Paralyzed in front of multiple choices
When facing a lot of choices, my brain is paralyzed. And then I tried to escape from such situation, and do some distracting things. In such situation, write down sub steps of each choice. Then you'll get a feeling of which one you like, but not which one is better.

Friday 9 August 2013

vcf-compare problems in practice

Recently, I'm using vcftool to compare two vcf files. The command to finish this job is vcf-compare. But the developer of vcf tools doesn't illustrate the how to use it in detail, which causes a lot of problem in pratice.

The two vcf files I'm comparing are supposed to overlap a lot with each other. But the vcf compare told me that there was no overlap between them. This is the output of vcf-compare:

Error: There is no overlap between any of the samples, yet haplotype comparison was requested.

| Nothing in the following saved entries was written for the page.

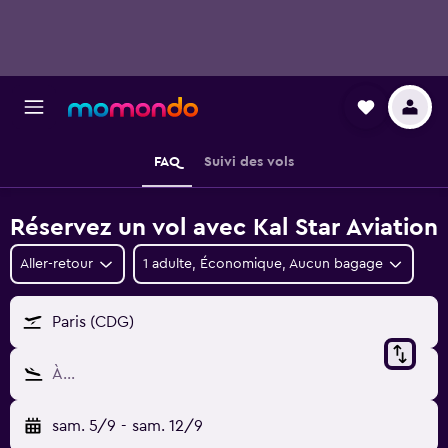
FAQ
Suivi des vols
Réservez un vol avec Kal Star Aviation
Aller-retour
1 adulte, Économique, Aucun bagage
Paris (CDG)
À…
sam. 5/9
-
sam. 12/9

By chance, there should be some overlapping. So I supposed there were some problems in my pipeline and data. After comparing a lot of situations, I found two problems of the data:
1. The format header should be same. Since the two vcf files come from different bam files, the last field of format header is the name of their original bam file. This will lead to the difference in format and it should be same.

2. The name of chromosome. In my case, one file using 1 to representing chr1, while the other using chr1. So I need to add chr in before the numbers.

After fixing two problems above, vcf-compare works well.